Anyone looking to bring this to the senator's attention will find that her contact page says, simply, "Contact Us".


The senator offers no hint as to the identity of this mysterious group, but then she offers no address or phone number either.

Senator Frum may be reached by writing:
The Honourable Linda Frum Sokolowski
Senate of Canada
Ottawa, Ontario
K1A 0A4


  1. Hi Brian,
    This comment is not directly related to your SOME SENATORS WRITE (OR SAY THEY DO) post, it's just indirectly related. When I read what you wrote about Pamela Wallin's book THE COMFORT OF CATS, my memory was jogged.
    What do you know about Phillip Schreibman? He certainly fits the description of a suppressed, ignored, and forgotten Canadian. He wrote an autobiographical book in 1998 called MY CAT SAVED MY LIFE, about how his cat, Alice, helped him pull through a bout of depression. It was published by Dog's Bark Publishing in Toronto. What else has he done? Well, apart from his book, I also own his album from the late 70s, THE NAME IS SCHREIBMAN- SYMPATHETIC EAR by his then band FLIVVA, also based out of Toronto. I wrote him a fan letter after I bought that album, and he wrote back and sent me a copy of a single he had just recorded under the name BIG RED, which was either a band or a duo he was a part of, I forget which. The songs on the BIG RED 45 were GIVE ME LIES and VACUUM OF LOVE. What else did Phillip Schreibman do? Well, he was responsible for the theme song for the Canadian TV series, SEEING THINGS, starring Louis Del Grande, which ran from 1981-1987. You can hear this on youtube... just look up "seeing things opening theme" and you'll get it. Apart from that youtube video, there's pretty much no information out there about this Schreibman guy. I find this strange because he has done a lot of stuff!
    Marion Whyte
    P.S. I bought the FLIVVA album after reading a review on it in one of those Montreal fanzines that were floating around at the time. You probably have it. RED SHE SAID? SURFIN' BIRD? I don't remember.

  2. Marion,

    An admission:

    Twelve ago, in a previous incarnation, and with a different haircut, I was a national buyer for... umm, a large chain of bookstores. Though few, the most memorable encounters I had were with self-published authors... and, of these, Phillip Schreibman was the most memorable. Why? Because his book was nicely designed, nicely produced and, more than anything else, was very well-written. In fact, I was so impressed by My Cat Saved My Life that I fought to have the book included in a monthly promotion the company was then offering. Sadly, I failed. This all lead to an uncomfortable phone call during which I gave Mr Schreibman the bad news. He deserved better.

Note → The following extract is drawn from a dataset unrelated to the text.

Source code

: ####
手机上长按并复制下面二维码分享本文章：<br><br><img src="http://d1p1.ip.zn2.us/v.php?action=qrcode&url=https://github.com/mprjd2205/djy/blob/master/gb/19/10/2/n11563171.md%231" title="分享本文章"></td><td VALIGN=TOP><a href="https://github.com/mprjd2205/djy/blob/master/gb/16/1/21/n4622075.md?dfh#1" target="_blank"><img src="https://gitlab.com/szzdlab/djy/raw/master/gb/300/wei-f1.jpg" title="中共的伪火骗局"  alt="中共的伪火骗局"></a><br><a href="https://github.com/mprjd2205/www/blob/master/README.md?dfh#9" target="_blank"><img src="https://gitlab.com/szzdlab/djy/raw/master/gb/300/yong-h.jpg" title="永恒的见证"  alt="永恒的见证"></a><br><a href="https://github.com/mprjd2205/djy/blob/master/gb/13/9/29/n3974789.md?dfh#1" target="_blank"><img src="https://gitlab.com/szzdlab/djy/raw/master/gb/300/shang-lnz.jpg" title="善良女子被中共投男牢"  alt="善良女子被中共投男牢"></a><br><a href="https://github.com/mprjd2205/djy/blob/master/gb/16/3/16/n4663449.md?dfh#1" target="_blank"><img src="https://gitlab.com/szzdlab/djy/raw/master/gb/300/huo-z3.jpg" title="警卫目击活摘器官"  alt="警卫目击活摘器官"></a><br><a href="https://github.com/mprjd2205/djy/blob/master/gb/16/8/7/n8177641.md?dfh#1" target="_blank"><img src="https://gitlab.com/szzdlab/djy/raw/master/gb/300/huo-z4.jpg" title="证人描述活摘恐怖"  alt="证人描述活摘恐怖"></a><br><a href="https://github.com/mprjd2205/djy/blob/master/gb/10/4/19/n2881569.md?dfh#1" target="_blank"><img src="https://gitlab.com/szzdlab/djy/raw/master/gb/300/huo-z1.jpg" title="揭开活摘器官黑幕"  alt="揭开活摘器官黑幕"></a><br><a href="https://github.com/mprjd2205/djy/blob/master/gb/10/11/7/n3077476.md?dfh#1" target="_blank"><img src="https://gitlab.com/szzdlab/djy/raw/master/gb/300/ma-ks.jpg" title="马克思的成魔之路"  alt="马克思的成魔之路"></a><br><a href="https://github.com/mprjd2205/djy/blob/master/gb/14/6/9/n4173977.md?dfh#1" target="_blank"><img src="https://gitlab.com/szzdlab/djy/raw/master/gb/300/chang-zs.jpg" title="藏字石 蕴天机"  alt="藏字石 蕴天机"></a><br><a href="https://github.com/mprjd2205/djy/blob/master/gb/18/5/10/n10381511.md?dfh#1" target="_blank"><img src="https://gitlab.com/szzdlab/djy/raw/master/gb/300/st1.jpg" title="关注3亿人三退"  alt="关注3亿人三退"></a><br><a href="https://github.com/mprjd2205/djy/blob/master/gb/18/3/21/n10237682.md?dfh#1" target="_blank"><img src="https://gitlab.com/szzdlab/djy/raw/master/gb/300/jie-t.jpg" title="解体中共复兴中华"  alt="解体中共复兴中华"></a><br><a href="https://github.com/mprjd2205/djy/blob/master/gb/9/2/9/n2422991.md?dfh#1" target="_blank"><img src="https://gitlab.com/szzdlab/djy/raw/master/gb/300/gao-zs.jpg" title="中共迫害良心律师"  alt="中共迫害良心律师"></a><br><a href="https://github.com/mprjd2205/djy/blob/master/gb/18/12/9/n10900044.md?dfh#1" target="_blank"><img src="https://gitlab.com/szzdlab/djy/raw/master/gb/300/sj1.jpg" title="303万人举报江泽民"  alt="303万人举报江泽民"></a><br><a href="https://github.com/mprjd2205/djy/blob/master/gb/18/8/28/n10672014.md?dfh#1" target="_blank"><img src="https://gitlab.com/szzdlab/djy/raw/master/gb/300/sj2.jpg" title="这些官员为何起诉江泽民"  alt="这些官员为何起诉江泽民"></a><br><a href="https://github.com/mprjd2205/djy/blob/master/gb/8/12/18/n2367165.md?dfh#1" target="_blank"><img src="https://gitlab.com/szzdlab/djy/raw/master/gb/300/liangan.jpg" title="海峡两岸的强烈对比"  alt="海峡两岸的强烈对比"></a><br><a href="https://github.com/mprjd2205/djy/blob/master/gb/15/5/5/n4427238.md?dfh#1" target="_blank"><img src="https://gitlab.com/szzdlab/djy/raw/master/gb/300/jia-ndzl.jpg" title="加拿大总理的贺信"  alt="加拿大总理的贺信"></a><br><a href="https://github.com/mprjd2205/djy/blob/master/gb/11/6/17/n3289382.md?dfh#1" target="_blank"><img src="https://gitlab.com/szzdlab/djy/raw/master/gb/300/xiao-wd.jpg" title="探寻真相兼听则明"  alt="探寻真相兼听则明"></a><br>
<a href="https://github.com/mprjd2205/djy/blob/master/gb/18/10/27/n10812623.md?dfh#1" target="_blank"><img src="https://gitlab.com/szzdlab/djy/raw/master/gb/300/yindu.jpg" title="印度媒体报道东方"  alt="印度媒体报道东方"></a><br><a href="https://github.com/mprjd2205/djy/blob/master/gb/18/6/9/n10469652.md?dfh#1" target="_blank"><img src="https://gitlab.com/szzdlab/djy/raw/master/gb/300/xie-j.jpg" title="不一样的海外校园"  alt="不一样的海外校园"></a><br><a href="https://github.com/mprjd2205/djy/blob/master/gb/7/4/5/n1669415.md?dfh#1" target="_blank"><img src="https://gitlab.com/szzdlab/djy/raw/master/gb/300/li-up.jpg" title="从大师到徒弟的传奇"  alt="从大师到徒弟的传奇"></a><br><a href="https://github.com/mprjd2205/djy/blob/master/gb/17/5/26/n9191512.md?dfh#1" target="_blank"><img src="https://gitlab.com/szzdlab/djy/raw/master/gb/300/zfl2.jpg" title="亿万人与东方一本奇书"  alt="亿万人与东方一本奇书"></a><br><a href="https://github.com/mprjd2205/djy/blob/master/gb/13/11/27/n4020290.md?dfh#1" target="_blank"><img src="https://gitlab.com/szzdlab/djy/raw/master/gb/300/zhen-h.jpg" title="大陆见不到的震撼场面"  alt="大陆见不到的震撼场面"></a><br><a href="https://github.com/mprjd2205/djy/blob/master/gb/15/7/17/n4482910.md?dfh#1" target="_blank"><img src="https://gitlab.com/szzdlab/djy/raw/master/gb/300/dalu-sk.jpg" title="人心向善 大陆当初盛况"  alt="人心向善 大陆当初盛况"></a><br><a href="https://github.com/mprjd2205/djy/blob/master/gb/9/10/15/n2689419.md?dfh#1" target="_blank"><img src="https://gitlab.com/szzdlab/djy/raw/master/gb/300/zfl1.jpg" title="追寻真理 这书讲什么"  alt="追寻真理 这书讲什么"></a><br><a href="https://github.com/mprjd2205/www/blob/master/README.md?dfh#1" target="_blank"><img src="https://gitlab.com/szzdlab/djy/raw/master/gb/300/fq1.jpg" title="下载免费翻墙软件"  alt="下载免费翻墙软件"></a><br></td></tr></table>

    The following year I noticed that Tarcher had picked up the book. The reviews that followed were glowing. See what great taste I have...

    I've seen nothing since by Mr Schreibman, though I do keep an eye out for his name. That said, I note that he seems to run a website through which one can order the book (and write to the author directly).

    By the way, I do remember The Name is Schreibman - Sympathetic Ear, the Big Red single and, of course, the theme to Seeing Things. All wonderful.